JOHANNESBURG, SOUTH AFRICA – German automaker BMW said on Thursday it will inject millions into its South African plant, making it the second in the world to produce and export its X3 plug-in hybrid model.
BMW will pour around US$218 million (200 million euros) into the factory at Plant Rosslyn, in Pretoria, which was BMW’s first foreign plant outside of Germany.
Starting next year, “we will manufacture the BMW X3 as a plug-in hybrid for global export in South Africa,” Milan Nedeljkovic, board member for production, said in a statement.
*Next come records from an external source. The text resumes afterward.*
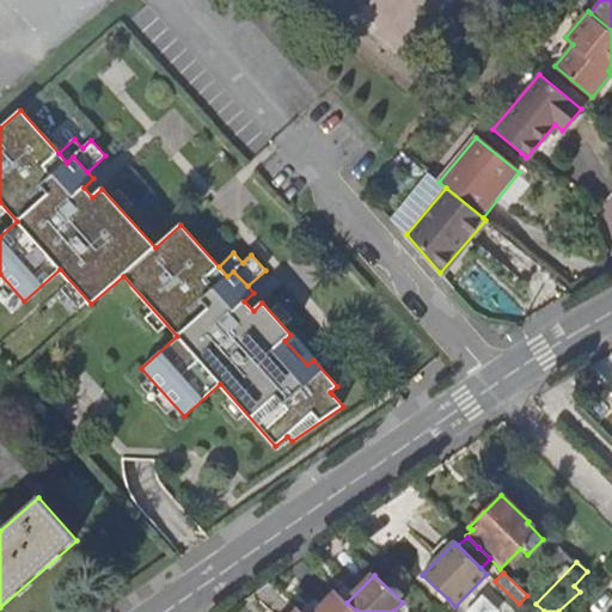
[(356,611),(347,603),(336,592),(316,611),(356,611)]
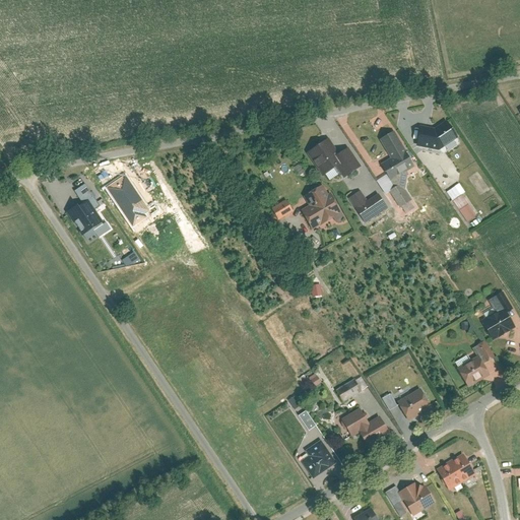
[(437,128),(423,127),(418,145),(441,149),(459,137),(448,121),(437,128)]
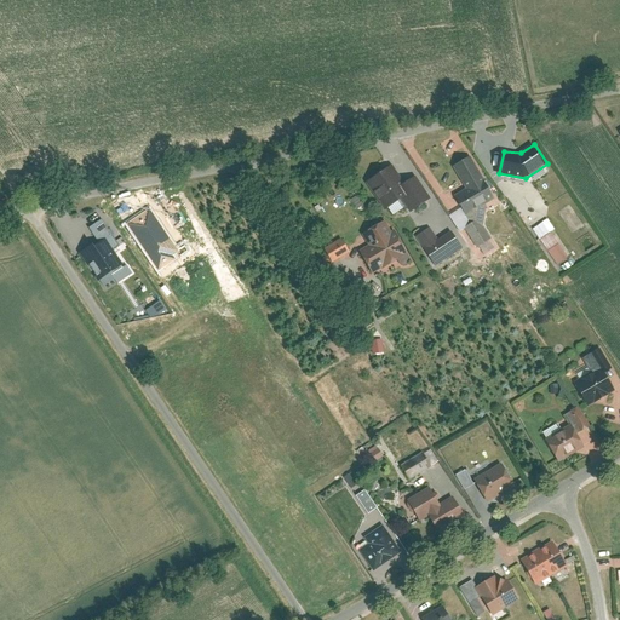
[(472,156),(455,166),(469,188),(457,194),(469,214),(498,199),(472,156)]
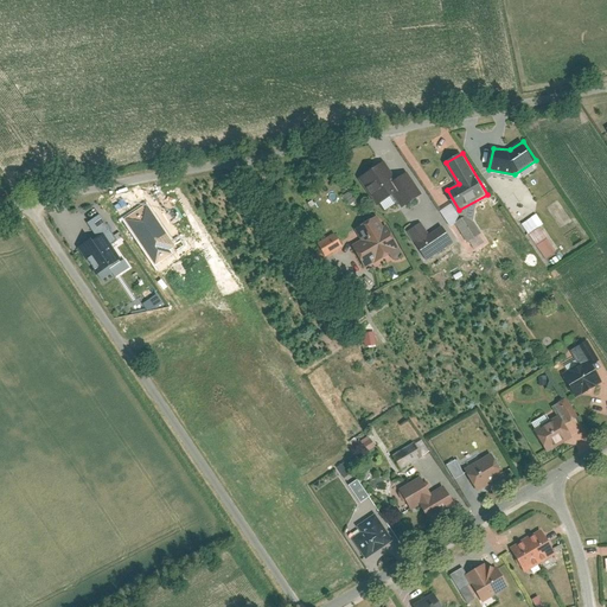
[(387,161),(360,179),(378,205),(404,187),(387,161)]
The investment will make the country the second after the US to manufacture and export the X3 hybrid.
The continent’s most industrialized economy began manufacturing the X3, the firm’s best-selling model, in 2018.
South Africa boasts a booming automotive industry – the country’s largest manufacturing sector – which contributed 4.3 percent of the gross domestic product in 2021 according to the International Trade Administration.
BMW’s Pretoria plant has produced over 1.6 million vehicles, the group said, exporting to over 40 countries globally, including 14 across the continent.
The vast majority of cars assembled in South Africa get exported to other countries.
Toyota has been manufacturing its Corolla Cross hybrid SUV at its Prospecton Plant in the country’s third-largest city of Durban since 2021.